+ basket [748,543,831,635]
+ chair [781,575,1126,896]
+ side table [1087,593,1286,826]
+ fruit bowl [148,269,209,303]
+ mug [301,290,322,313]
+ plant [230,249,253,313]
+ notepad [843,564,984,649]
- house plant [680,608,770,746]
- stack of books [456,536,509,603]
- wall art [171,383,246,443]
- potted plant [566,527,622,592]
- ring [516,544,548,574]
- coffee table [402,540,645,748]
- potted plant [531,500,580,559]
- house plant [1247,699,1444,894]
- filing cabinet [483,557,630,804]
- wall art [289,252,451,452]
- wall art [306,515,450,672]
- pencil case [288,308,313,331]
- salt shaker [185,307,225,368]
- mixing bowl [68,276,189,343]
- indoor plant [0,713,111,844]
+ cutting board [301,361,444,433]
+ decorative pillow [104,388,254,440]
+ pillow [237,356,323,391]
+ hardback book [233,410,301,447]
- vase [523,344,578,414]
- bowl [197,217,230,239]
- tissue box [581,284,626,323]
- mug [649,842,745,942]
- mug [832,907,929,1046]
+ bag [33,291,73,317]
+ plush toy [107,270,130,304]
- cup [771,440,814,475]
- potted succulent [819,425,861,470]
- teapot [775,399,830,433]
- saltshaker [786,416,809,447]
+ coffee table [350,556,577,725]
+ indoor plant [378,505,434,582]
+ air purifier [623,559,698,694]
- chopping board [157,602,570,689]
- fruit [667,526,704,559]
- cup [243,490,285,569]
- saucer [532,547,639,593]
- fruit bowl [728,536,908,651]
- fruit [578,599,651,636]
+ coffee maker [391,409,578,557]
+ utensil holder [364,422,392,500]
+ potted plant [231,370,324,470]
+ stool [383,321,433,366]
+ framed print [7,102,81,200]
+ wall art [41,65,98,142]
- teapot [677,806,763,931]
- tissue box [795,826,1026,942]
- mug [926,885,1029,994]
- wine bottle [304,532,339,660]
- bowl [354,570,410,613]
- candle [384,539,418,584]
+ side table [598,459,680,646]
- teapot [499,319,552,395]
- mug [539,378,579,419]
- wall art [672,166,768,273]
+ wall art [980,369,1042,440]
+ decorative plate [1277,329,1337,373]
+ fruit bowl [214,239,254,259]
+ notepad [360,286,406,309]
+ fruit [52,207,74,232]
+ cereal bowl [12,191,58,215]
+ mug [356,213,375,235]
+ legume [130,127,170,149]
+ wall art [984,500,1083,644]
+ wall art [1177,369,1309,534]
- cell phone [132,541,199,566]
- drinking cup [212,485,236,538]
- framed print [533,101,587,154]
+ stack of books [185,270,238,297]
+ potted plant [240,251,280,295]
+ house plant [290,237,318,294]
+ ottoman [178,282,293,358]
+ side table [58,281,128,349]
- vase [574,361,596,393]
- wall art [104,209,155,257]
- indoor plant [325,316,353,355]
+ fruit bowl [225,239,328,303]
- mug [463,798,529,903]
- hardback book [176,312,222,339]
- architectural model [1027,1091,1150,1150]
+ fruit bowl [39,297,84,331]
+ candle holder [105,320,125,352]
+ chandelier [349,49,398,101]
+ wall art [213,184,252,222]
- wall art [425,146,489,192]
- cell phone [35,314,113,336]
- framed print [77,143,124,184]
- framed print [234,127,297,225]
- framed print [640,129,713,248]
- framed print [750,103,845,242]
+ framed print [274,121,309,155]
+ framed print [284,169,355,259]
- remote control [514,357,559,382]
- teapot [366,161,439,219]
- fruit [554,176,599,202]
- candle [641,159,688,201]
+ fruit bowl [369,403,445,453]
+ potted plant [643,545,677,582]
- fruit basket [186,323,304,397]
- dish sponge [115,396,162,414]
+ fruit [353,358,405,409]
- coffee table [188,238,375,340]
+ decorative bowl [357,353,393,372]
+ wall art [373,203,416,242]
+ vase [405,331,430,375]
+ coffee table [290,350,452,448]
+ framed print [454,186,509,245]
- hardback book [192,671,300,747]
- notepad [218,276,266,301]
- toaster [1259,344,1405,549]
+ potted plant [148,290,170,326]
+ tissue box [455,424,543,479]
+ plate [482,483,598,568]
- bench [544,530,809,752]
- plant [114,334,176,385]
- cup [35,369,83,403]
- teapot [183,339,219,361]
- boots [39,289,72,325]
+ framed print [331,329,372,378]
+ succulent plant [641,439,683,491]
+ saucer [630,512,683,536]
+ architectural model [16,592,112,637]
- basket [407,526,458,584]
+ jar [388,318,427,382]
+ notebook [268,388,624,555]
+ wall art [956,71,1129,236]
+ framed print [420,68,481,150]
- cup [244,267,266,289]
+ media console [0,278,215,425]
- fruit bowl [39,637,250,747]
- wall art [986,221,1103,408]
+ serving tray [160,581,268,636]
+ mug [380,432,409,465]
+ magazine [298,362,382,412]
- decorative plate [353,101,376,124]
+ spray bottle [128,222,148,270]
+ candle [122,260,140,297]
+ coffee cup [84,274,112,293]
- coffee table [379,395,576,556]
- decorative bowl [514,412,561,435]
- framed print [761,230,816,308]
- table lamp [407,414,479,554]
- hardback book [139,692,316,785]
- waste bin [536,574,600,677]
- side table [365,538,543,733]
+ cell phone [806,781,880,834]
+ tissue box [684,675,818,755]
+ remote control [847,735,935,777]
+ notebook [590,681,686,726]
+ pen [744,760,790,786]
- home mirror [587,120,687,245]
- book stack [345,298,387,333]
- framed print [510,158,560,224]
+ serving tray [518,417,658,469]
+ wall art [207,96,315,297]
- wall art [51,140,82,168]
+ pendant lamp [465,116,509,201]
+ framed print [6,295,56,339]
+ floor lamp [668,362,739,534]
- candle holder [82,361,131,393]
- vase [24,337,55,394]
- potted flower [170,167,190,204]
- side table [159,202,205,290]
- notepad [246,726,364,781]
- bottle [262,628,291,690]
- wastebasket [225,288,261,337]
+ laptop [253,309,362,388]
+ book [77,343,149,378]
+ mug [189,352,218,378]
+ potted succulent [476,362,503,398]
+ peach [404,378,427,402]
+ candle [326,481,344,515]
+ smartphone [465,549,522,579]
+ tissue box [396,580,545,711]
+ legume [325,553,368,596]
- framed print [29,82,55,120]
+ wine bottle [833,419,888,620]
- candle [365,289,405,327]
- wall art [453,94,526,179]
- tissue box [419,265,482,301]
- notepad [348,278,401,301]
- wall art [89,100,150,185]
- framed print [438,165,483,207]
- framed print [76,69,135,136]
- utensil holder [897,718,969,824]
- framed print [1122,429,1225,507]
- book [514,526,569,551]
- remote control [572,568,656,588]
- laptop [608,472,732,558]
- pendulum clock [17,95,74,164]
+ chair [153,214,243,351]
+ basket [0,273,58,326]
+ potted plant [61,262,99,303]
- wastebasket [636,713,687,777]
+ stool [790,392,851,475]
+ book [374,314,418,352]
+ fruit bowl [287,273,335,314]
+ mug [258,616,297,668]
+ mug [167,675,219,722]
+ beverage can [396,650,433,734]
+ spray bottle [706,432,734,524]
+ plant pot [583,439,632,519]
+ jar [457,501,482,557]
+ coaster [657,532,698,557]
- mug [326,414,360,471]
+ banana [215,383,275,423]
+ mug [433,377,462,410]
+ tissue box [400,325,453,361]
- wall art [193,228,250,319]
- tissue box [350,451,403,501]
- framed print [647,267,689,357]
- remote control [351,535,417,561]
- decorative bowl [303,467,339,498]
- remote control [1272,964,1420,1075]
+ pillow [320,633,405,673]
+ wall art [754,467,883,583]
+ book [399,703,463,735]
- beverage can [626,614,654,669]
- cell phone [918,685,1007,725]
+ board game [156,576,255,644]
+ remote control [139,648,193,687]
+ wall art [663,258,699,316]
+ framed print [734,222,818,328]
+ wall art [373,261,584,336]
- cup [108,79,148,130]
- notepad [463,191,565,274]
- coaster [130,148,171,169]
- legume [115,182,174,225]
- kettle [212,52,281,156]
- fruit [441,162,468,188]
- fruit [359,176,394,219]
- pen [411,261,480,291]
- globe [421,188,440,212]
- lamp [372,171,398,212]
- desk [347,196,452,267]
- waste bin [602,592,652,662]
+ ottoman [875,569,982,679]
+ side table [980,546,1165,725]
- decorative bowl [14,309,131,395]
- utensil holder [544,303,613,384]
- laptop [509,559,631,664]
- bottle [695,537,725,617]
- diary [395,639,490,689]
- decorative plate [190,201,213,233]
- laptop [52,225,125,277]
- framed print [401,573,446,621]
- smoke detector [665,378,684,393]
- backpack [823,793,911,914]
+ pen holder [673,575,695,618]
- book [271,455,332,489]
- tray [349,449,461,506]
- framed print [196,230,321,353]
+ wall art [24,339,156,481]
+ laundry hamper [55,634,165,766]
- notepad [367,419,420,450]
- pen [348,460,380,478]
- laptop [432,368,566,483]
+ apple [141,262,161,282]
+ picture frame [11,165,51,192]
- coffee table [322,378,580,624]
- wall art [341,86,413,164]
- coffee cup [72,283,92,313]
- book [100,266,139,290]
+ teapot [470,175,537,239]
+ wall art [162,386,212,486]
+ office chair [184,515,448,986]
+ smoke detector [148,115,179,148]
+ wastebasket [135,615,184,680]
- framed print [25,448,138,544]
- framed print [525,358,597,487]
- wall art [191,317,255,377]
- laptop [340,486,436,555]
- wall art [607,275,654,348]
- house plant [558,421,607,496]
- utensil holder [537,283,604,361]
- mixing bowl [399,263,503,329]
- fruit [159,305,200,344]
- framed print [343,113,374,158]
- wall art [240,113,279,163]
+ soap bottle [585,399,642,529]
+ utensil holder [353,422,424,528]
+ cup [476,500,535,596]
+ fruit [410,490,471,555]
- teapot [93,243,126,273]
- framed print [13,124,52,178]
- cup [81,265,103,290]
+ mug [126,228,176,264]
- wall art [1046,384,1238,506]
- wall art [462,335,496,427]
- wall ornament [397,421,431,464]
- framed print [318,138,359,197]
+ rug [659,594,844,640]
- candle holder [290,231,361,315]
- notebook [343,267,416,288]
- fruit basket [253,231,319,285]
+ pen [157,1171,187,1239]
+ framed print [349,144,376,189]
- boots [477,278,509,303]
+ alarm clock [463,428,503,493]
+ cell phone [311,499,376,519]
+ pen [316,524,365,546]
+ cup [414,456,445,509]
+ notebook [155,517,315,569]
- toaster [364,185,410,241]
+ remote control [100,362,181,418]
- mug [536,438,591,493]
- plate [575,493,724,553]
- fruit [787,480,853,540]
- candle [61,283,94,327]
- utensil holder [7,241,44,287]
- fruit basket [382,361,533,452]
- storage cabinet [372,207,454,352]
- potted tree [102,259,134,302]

[Exercise goal] Check the data for the word "utensil" and pull out the lines that have it.

[Response area]
+ utensil holder [364,422,392,500]
- utensil holder [897,718,969,824]
- utensil holder [544,303,613,384]
- utensil holder [537,283,604,361]
+ utensil holder [353,422,424,528]
- utensil holder [7,241,44,287]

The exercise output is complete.